A revolução iraniana teve profundas repercussões no oriente médio, fazendo com que nos anos seguintes o extremismo xiita se convertesse em motivo de sérias preocupações para o mundo ocidental. A ideário da revolução dos aiatolás inspiraria várias organizações políticas mundo afora, grande parte delas valendo-se de táticas terroristas.

Para tentar barrar a influência da revolução islâmica do Irã, bem como resguardar seus interesses na região, os EUA financiam o ditador do Iraque, Sadam Hussein. O atrito entre os dois países transformou-se numa sangrenta guerra de 10 anos.

Também preocupada com os impactos do potencial revolucionário do fundamentalismo islâmico de inspiração iraniana, a URSS decide, em 1979, ultrapassar a fronteira russo-afegã para aliar-se ao regime colaboracionista de Cabul. O resultado, no entanto, não foi o esperado, já que a presença soviética incitou a rebelião das tribos afegãs, que se uniram contra o inimigo comum externo. Dentre os combatentes, estava um jovem guerrilheiro chamado Osama Bin Laden. Nove anos e 15 mil mortos depois, os russos resolvem deixar o Afeganistão que, doravante, passaria também a ser uma nação teocrática, sob o poder do Talebãs.

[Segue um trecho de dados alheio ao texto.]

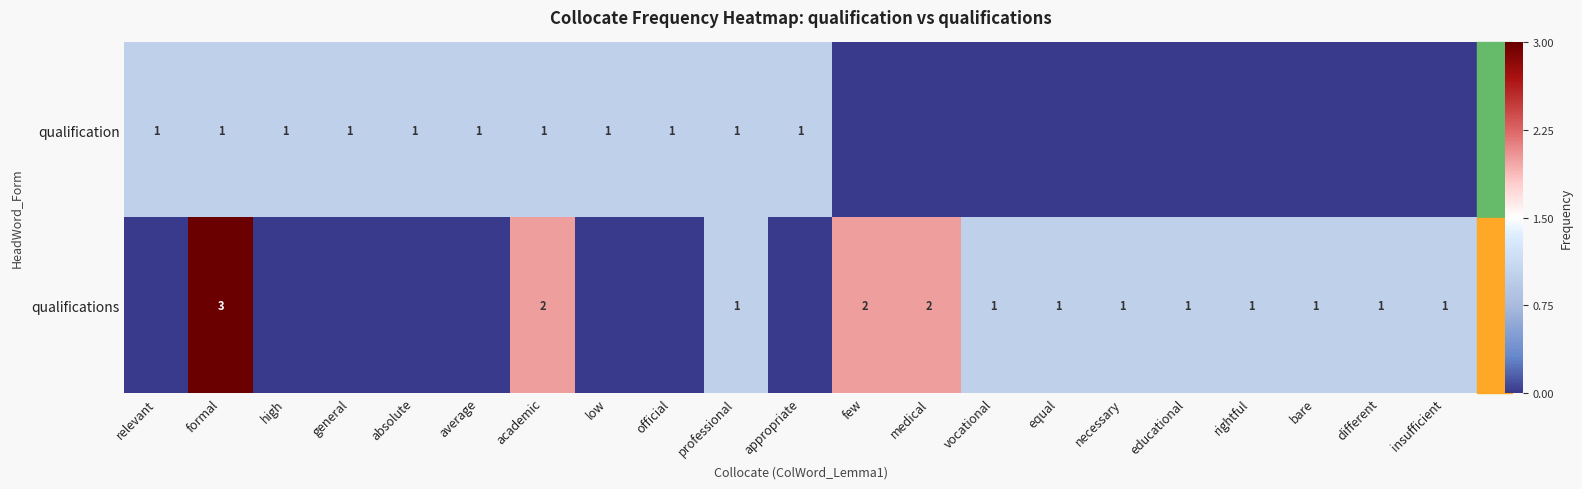

The qualifications series shows 2 at medical. True or false?

True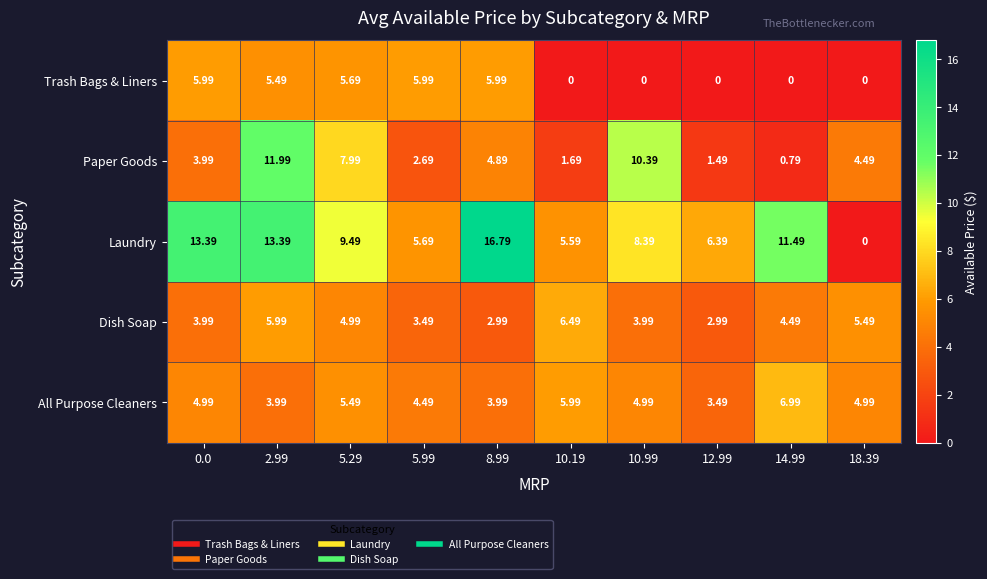

Which series has the largest total across all categories?

Laundry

Com base nessa pequena explanação podemos obter algum entendimento sobre as situação de países como Afeganistão, Iraque, Paquistão e, obviamente, Irã, bem como de organizações terroristas como a Al Qaeda. Para o bem ou para o mal, o fato é que a Revolução Iraniana de 1979 foi uma autêntica revolução popular, levada a cabo num tempo em que os analistas políticos já não acreditavam ser possível o assalto popular ao poder, já que as modalidas dominantes de transformações políticas eram as ações militares, as intervenções estrangeiras e toda sorte de soluções de acomodação.

Portanto, podemos dizer que Bin Laden é herdeiro da revolução iraniana e que o fundamentalismo islâmico é tributário da revolução dos aiatolás.